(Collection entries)
== == ==
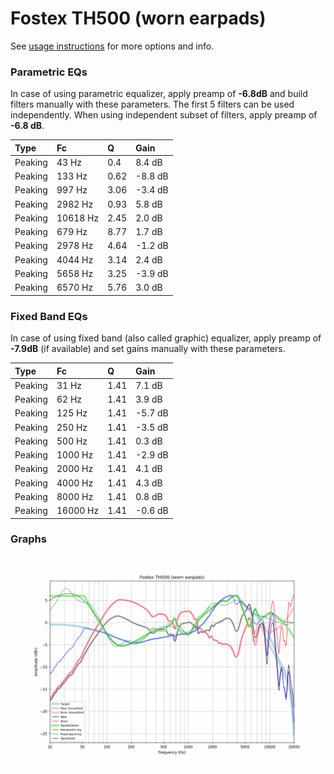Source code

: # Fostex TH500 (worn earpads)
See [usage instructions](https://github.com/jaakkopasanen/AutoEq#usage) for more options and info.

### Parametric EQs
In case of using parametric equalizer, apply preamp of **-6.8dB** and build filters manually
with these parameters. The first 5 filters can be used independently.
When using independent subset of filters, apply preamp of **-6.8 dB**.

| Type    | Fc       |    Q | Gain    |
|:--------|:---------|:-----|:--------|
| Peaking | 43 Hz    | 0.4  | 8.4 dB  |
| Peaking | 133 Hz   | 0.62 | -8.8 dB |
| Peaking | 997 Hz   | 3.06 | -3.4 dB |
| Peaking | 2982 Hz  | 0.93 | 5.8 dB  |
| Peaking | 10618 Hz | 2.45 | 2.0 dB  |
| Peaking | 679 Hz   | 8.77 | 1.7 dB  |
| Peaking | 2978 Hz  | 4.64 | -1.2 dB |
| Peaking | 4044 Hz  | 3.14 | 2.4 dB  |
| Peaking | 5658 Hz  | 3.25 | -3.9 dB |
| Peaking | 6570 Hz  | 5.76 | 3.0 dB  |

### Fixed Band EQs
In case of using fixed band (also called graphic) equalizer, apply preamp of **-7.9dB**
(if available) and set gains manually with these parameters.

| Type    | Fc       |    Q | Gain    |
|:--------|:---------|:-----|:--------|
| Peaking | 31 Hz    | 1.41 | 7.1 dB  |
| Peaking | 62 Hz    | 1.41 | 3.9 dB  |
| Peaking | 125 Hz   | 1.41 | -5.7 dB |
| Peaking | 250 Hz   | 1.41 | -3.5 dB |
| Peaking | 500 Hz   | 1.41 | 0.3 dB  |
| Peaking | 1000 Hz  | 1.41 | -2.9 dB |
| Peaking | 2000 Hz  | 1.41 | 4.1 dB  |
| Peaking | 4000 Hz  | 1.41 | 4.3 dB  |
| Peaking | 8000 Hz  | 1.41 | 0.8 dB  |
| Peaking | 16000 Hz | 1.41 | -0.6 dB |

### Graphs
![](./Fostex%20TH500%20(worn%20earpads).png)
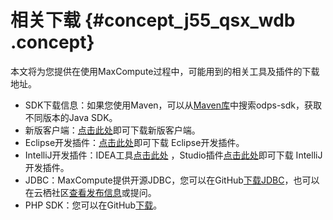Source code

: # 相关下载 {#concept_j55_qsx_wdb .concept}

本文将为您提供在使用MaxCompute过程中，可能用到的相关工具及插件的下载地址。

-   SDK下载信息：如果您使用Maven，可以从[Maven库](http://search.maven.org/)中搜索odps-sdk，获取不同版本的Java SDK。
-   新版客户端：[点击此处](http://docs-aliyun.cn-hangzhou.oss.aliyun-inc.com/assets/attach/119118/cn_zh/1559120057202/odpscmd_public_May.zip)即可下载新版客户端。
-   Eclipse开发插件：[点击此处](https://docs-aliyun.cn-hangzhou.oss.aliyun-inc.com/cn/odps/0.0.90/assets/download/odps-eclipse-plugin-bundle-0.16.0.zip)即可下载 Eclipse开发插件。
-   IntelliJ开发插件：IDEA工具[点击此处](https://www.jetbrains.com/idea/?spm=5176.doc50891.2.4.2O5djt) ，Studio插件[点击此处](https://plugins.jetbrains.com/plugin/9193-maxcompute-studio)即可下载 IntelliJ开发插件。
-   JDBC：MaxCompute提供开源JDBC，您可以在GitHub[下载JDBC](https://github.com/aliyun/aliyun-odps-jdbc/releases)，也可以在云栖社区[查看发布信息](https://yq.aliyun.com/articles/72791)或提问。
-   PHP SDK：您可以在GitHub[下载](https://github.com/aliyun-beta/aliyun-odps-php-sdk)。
== == ==
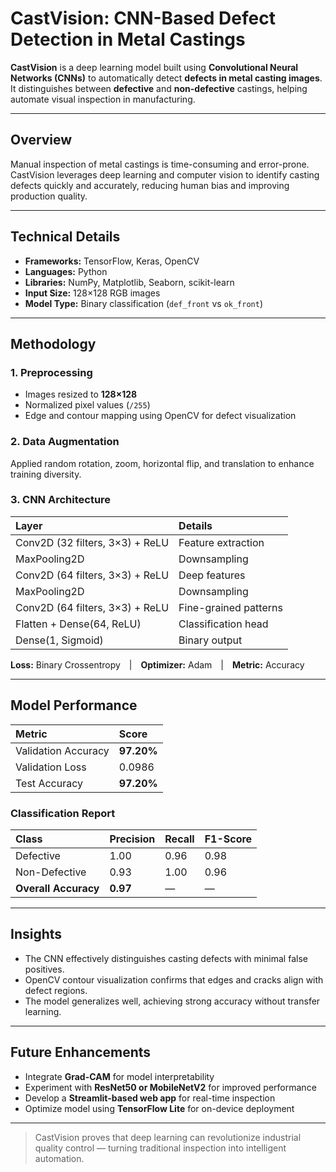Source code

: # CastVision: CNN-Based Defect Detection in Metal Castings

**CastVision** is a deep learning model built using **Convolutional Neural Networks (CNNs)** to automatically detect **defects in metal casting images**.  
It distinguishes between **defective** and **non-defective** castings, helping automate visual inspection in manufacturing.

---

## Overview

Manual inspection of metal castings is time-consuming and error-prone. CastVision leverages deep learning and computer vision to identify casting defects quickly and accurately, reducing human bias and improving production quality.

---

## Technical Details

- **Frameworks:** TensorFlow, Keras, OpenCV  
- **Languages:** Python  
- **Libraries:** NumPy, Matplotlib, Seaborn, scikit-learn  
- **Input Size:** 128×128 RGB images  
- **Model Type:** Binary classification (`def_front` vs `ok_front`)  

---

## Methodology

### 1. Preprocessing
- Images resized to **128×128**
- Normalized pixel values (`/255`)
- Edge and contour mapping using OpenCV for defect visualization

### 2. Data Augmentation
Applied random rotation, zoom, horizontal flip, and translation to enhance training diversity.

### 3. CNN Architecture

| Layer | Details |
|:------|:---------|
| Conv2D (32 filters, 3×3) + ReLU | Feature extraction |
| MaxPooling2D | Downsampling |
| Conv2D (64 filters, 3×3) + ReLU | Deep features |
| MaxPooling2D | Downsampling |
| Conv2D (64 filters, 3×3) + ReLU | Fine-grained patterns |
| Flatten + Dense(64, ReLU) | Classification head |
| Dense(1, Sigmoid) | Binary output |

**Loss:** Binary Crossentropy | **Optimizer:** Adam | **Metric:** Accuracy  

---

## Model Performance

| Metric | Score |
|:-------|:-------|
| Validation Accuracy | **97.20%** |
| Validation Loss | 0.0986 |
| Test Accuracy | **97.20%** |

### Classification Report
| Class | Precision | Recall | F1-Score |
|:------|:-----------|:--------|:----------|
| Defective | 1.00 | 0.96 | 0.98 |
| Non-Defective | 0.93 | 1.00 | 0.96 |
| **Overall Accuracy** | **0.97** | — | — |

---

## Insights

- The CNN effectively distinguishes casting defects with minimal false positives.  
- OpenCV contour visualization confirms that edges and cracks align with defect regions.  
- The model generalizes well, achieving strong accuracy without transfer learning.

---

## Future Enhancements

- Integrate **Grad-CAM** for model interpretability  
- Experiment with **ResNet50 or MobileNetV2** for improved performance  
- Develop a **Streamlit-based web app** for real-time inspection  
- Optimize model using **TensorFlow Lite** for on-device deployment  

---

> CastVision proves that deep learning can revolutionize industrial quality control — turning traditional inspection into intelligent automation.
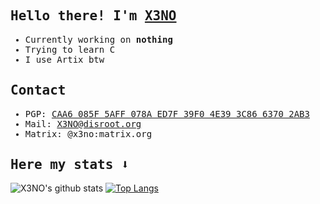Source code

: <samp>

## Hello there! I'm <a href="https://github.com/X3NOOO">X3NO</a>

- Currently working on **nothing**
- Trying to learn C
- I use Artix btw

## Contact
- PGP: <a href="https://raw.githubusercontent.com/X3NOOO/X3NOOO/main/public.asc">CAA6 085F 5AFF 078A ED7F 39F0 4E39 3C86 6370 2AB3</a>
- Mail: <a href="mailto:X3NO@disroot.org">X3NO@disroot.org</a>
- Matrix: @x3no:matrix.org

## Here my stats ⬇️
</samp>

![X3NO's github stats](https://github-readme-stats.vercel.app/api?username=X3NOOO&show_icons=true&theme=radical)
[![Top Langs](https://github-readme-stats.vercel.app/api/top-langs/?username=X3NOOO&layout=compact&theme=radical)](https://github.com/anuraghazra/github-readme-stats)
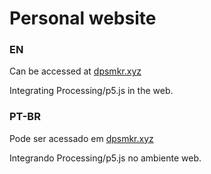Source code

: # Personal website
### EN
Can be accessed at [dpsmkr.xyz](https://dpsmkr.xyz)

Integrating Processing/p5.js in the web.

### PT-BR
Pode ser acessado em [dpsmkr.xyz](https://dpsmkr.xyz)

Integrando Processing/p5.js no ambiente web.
== == ==
◆ **PROBLEM TO WORK ON**: Please go over the data above and copy each line with "case" in it.

◆ **REPLY**:
In case of using parametric equalizer, apply preamp of **-6.8dB** and build filters manually
In case of using fixed band (also called graphic) equalizer, apply preamp of **-7.9dB**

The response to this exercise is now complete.